Pictures paired with their source code:
########################################
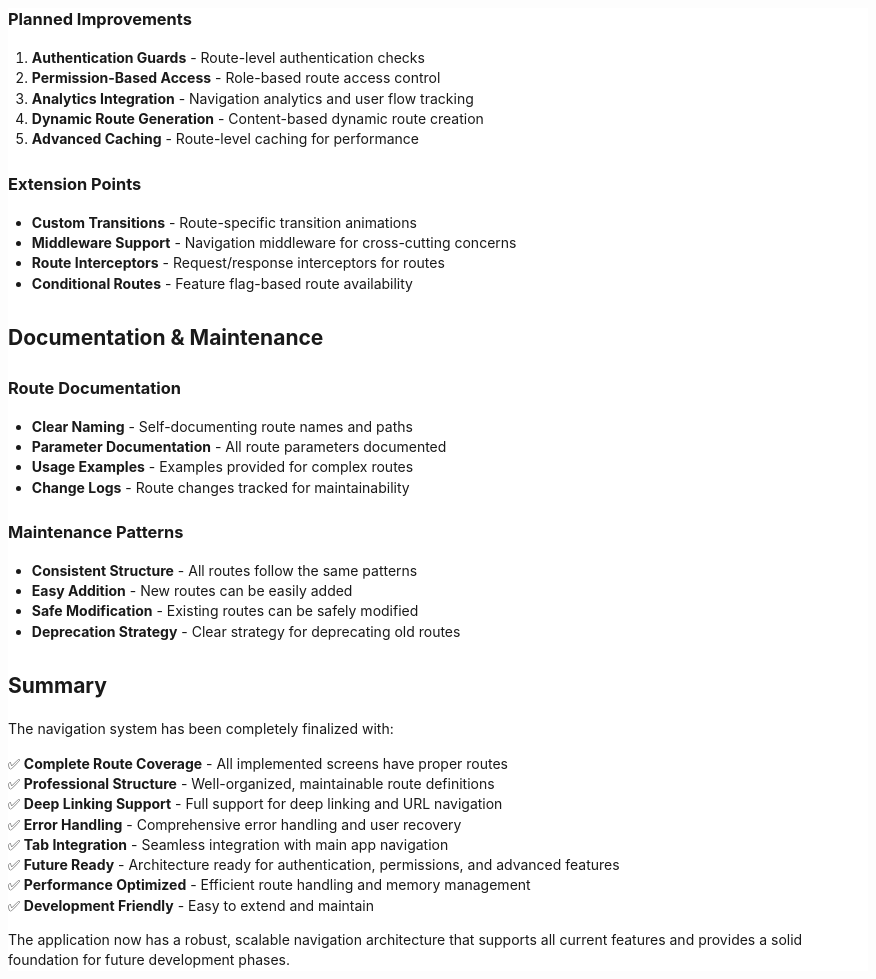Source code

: ### Planned Improvements
1. **Authentication Guards** - Route-level authentication checks
2. **Permission-Based Access** - Role-based route access control
3. **Analytics Integration** - Navigation analytics and user flow tracking
4. **Dynamic Route Generation** - Content-based dynamic route creation
5. **Advanced Caching** - Route-level caching for performance

### Extension Points
- **Custom Transitions** - Route-specific transition animations
- **Middleware Support** - Navigation middleware for cross-cutting concerns
- **Route Interceptors** - Request/response interceptors for routes
- **Conditional Routes** - Feature flag-based route availability

## Documentation & Maintenance

### Route Documentation
- **Clear Naming** - Self-documenting route names and paths
- **Parameter Documentation** - All route parameters documented
- **Usage Examples** - Examples provided for complex routes
- **Change Logs** - Route changes tracked for maintainability

### Maintenance Patterns
- **Consistent Structure** - All routes follow the same patterns
- **Easy Addition** - New routes can be easily added
- **Safe Modification** - Existing routes can be safely modified
- **Deprecation Strategy** - Clear strategy for deprecating old routes

## Summary

The navigation system has been completely finalized with:

✅ **Complete Route Coverage** - All implemented screens have proper routes  
✅ **Professional Structure** - Well-organized, maintainable route definitions  
✅ **Deep Linking Support** - Full support for deep linking and URL navigation  
✅ **Error Handling** - Comprehensive error handling and user recovery  
✅ **Tab Integration** - Seamless integration with main app navigation  
✅ **Future Ready** - Architecture ready for authentication, permissions, and advanced features  
✅ **Performance Optimized** - Efficient route handling and memory management  
✅ **Development Friendly** - Easy to extend and maintain  

The application now has a robust, scalable navigation architecture that supports all current features and provides a solid foundation for future development phases.
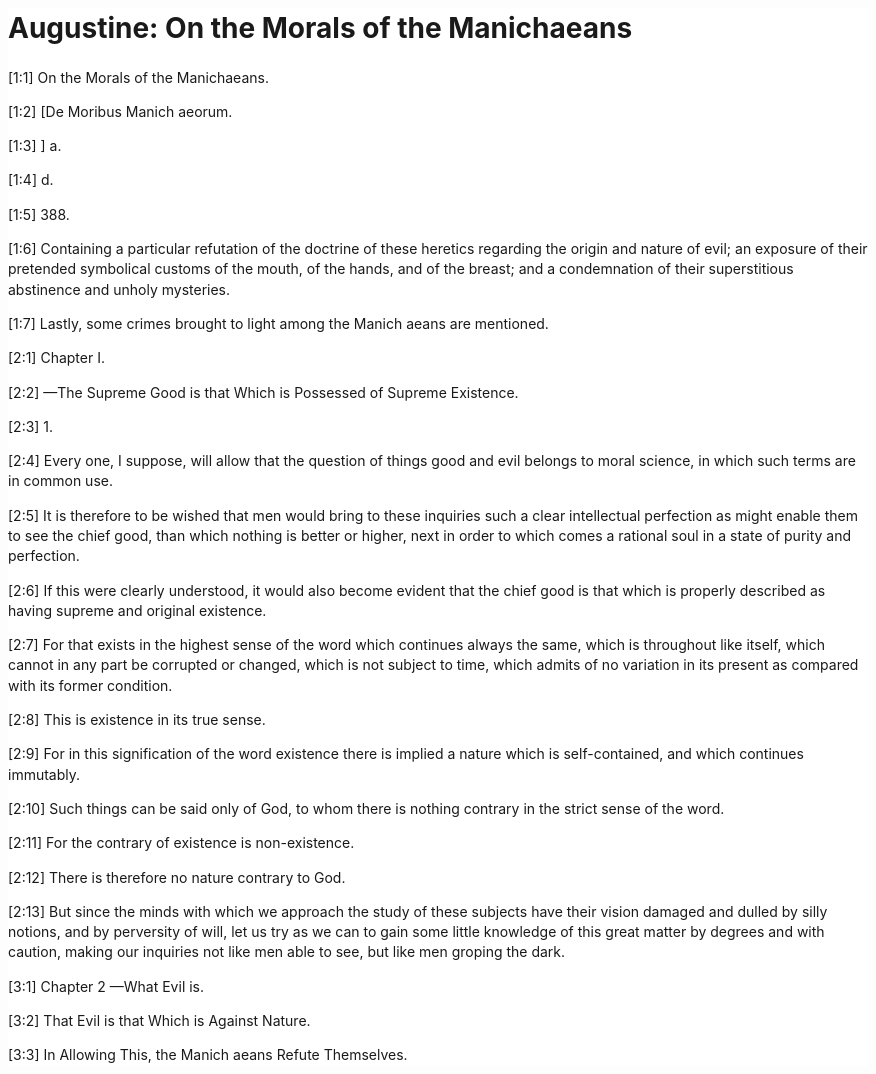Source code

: # Augustine: On the Morals of the Manichaeans

[1:1] On the Morals of the Manichaeans.

[1:2] [De Moribus Manich aeorum.

[1:3] ] a.

[1:4] d.

[1:5] 388.

[1:6] Containing a particular refutation of the doctrine of these heretics regarding the origin and nature of evil; an exposure of their pretended symbolical customs of the mouth, of the hands, and of the breast; and a condemnation of their superstitious abstinence and unholy mysteries.

[1:7] Lastly, some crimes brought to light among the Manich aeans are mentioned.

[2:1] Chapter I.

[2:2] —The Supreme Good is that Which is Possessed of Supreme Existence.

[2:3] 1.

[2:4] Every one, I suppose, will allow that the question of things good and evil belongs to moral science, in which such terms are in common use.

[2:5] It is therefore to be wished that men would bring to these inquiries such a clear intellectual perfection as might enable them to see the chief good, than which nothing is better or higher, next in order to which comes a rational soul in a state of purity and perfection.

[2:6] If this were clearly understood, it would also become evident that the chief good is that which is properly described as having supreme and original existence.

[2:7] For that exists in the highest sense of the word which continues always the same, which is throughout like itself, which cannot in any part be corrupted or changed, which is not subject to time, which admits of no variation in its present as compared with its former condition.

[2:8] This is existence in its true sense.

[2:9] For in this signification of the word existence there is implied a nature which is self-contained, and which continues immutably.

[2:10] Such things can be said only of God, to whom there is nothing contrary in the strict sense of the word.

[2:11] For the contrary of existence is non-existence.

[2:12] There is therefore no nature contrary to God.

[2:13] But since the minds with which we approach the study of these subjects have their vision damaged and dulled by silly notions, and by perversity of will, let us try as we can to gain some little knowledge of this great matter by degrees and with caution, making our inquiries not like men able to see, but like men groping the dark.

[3:1] Chapter 2 —What Evil is.

[3:2] That Evil is that Which is Against Nature.

[3:3] In Allowing This, the Manich aeans Refute Themselves.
########################################
__WORK REQUIRED__:
Quote the records from their beginning up to and including the line with "- **Change Logs**". Leave out the pictures.

__WRITTEN RESPONSE__:
Source code

: ### Planned Improvements
1. **Authentication Guards** - Route-level authentication checks
2. **Permission-Based Access** - Role-based route access control
3. **Analytics Integration** - Navigation analytics and user flow tracking
4. **Dynamic Route Generation** - Content-based dynamic route creation
5. **Advanced Caching** - Route-level caching for performance

### Extension Points
- **Custom Transitions** - Route-specific transition animations
- **Middleware Support** - Navigation middleware for cross-cutting concerns
- **Route Interceptors** - Request/response interceptors for routes
- **Conditional Routes** - Feature flag-based route availability

## Documentation & Maintenance

### Route Documentation
- **Clear Naming** - Self-documenting route names and paths
- **Parameter Documentation** - All route parameters documented
- **Usage Examples** - Examples provided for complex routes
- **Change Logs** - Route changes tracked for maintainability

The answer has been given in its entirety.